Festiwalowa publiczność obejrzy przedstawienia w reżyserii Moniki Strzępki, Michała Borczucha, Grażyny Kani, Janusza Opryńskiego, Wiktora Rubina, Adama Sajnuka i Krystyny Jandy.

Mocnym otwarciem będzie z pewnością „Triumf woli” Pawła Demirskiego i Moniki Strzępki z Narodowego Starego Teatru. Dzięki „Garderobianemu” z Teatru Narodowego z Warszawy będziemy świadkami aktorskiego pojedynku Janusz Gajos - Jan Englert. Sztukę Harwooda wyreżyserował Adam Sajnuk. Narodowy z Wiednia to z kolei - "Eiswind/Hideg Szelek", które wyreżyserował Węgier Arpad Schilling, jeden z ciekawszych europejskich reżyserów.

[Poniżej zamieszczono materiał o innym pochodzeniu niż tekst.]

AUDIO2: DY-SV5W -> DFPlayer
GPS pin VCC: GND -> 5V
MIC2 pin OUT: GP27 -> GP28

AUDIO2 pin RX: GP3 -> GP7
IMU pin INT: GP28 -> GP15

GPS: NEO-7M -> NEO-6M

I jak przyznała Ewa Pilawska „postać symboliczna dla odrodzenia teatru w dawnych krajach bloku wschodniego”.

Teatr Powszechny w Łodzi specjalnie na Festiwal przygotowuje prapremierę sztuki "Blackout" Marty Sokołowskiej w reż. Katarzyny Kalwat. Spektakl powstaje w koprodukcji z teatrem Komuna Warszawa - łączącego w artystycznych działaniach zaangażowaną społecznie tematykę i awangardowy eksperyment.